MEGHAN SCHAEFFER: Well, I see the progress. And I see the attention. And I know the people who do this work. The people who do this work are the most selfless, altruistic, intelligent, committed people that I think you will ever meet in government. Public health officials, public health people are unique. They are just people who constantly, persistently do good. And so that gives me hope.
But I also see this remarkable explosion of technology. And that is one of the things I love about working in private sector as a complement to the public sector, that I can get into the software that is absolutely unequivocally cutting edge. And I've used all of the other tools, all of the other software approaches that government has. And I can speak to the differences, sit down next to them and say, OK, tell me about your process. Tell me what you do now.

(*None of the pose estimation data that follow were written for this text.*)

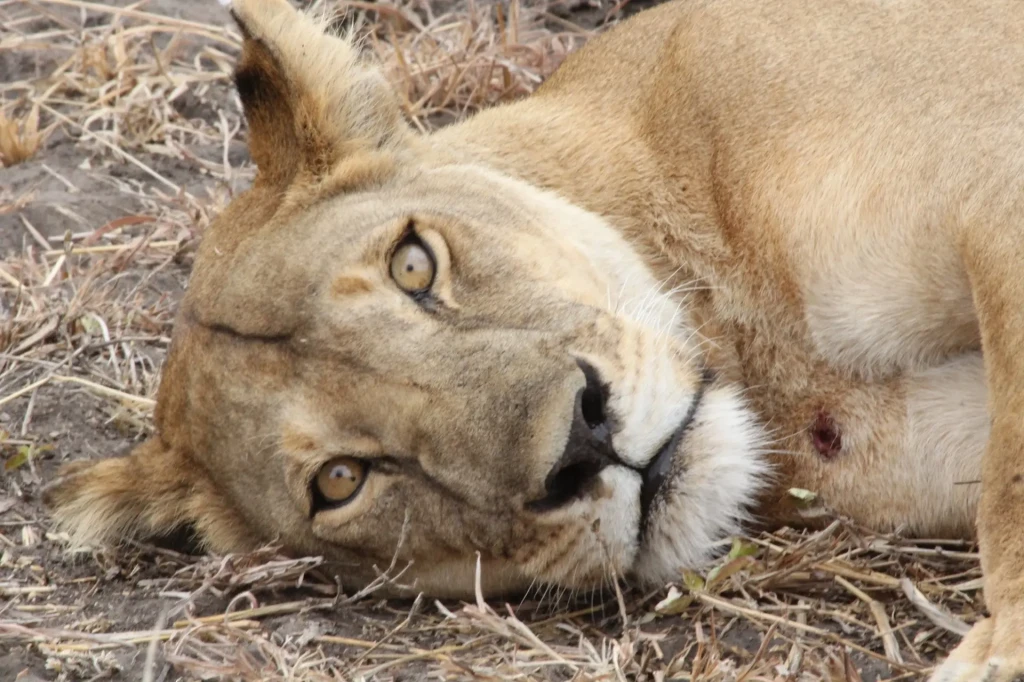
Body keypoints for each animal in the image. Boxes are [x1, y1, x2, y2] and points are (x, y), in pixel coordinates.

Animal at [42, 0, 1024, 676]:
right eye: (341, 481)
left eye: (413, 264)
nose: (581, 442)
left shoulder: (998, 184)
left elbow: (1010, 483)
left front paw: (1000, 648)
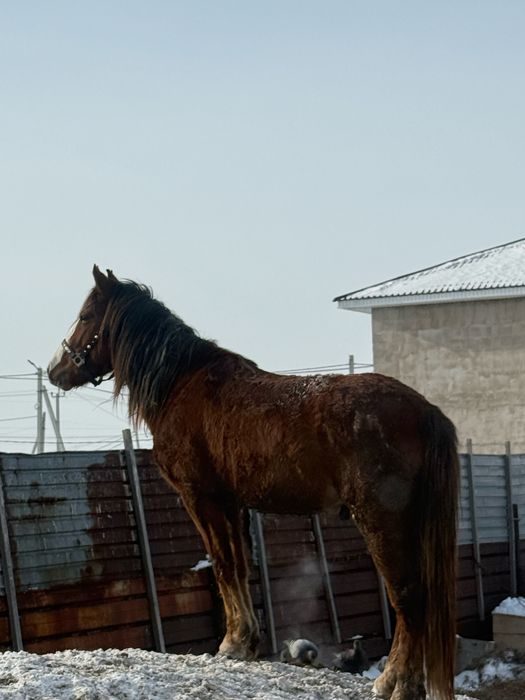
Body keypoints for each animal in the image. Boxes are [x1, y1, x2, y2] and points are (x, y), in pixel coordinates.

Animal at [47, 266, 459, 700]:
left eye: (86, 316)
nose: (55, 370)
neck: (181, 383)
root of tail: (425, 410)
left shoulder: (200, 498)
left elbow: (223, 565)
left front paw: (231, 643)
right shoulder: (232, 503)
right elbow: (240, 567)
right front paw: (246, 641)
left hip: (382, 520)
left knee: (407, 597)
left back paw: (395, 681)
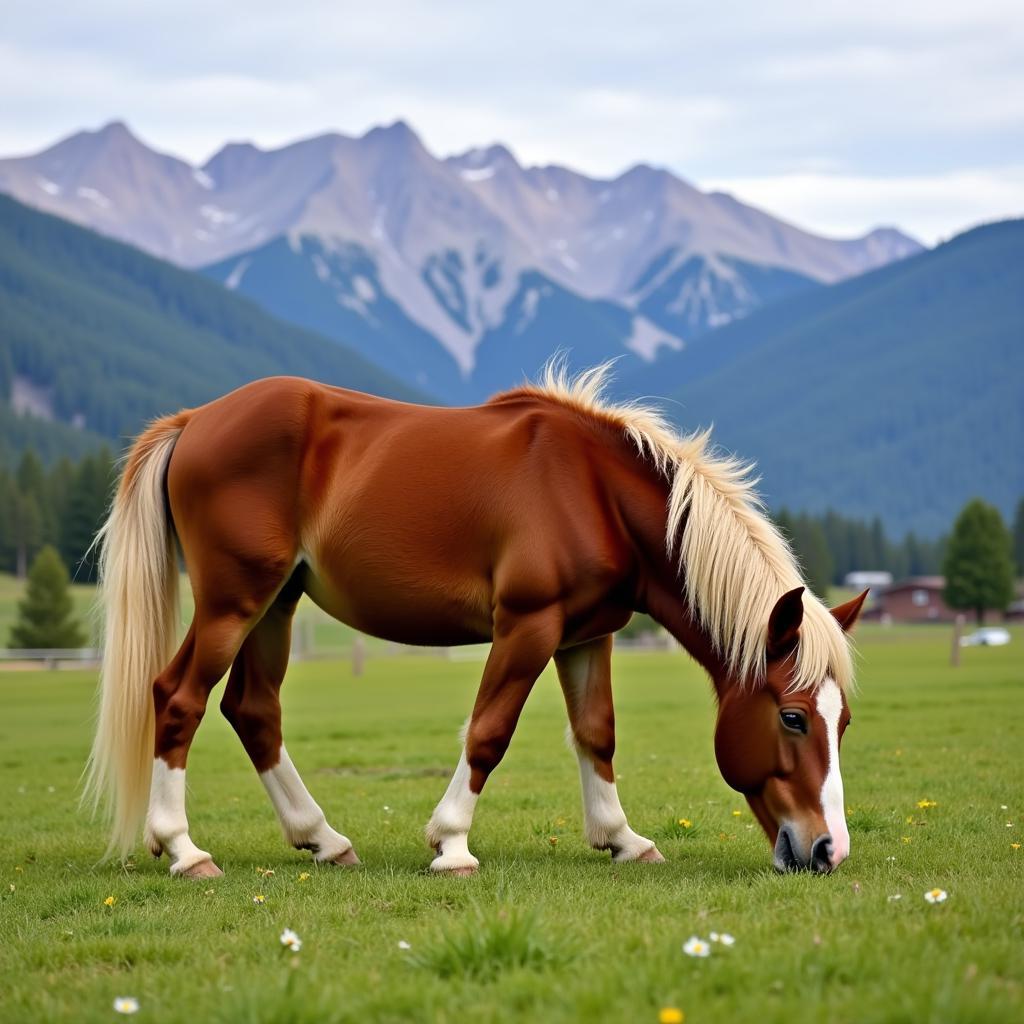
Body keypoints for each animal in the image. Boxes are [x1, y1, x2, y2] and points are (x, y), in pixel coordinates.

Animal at [86, 364, 864, 876]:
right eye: (793, 718)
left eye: (844, 721)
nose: (829, 850)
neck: (594, 491)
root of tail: (195, 421)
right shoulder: (527, 626)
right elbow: (489, 732)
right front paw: (452, 843)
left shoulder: (586, 635)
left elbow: (597, 734)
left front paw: (622, 838)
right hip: (233, 603)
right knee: (179, 698)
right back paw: (184, 849)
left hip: (276, 605)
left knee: (253, 711)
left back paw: (323, 838)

And then we map that out. We walk through it. And then we try to find efficiencies. And I, by no means, am the only person that's part of that process. I need engineers.
I'm not always the right statistician. I'm barely a data scientist. I love disease. I don't love to run models. That's not my forte. But there are so many people within SAS who do. So that's part of what gives me optimism.
But I also see unprecedented collaboration. So we see collaboration now across industry, across governments, across individuals, sharing information in the form of data but also best practices. That's something that public health already did well. I mean, you go to a public health conference, and everybody can't wait to share with everybody else what we're doing.
We want to talk about that because-- excuse me-- if the state of Tennessee is doing something revolutionary and they're seeing a reduction in, say, overdoses due to opioids, then Iowa might want to pursue the same approach. But if they're not talking to each other, they can't do that. Well, now we see that.
Some of the other things we see along with the technological advancements are that that's becoming more attainable. It's becoming reachable. It's not out of this cost-prohibitive realm.
And then the last thing I think we see is a proliferation of information, of scientific information. Now, that presents its own challenge in and of itself because you have to be able to discern good research from not so great research. But I think that science questions itself. Science is skeptical of everything that's published. And until it's repeated and validated and justified, then we know that there's truth. But never before have we seen more knowledge and information growth in this period than I think we're in right now.
ALEX MAIERSPERGER: I'm inspired times two. I share your optimism for a healthier future. Really exciting to hear both the technological advancement side and the people advancement side of willingness to collaborate and the things being done there.
Dr. Schaeffer, this was a joy. Thank you so much for joining the Health Pulse Podcast.
MEGHAN SCHAEFFER: Thank you.
ALEX MAIERSPERGER: So you've heard about bird flu. You've heard about elite athletic competitions. You've heard about health equity in health plans and at state and local governments.
I was particularly interested and excited about the technological advancements and the human advancements in that collaboration. Really great examples. Really appreciate this time.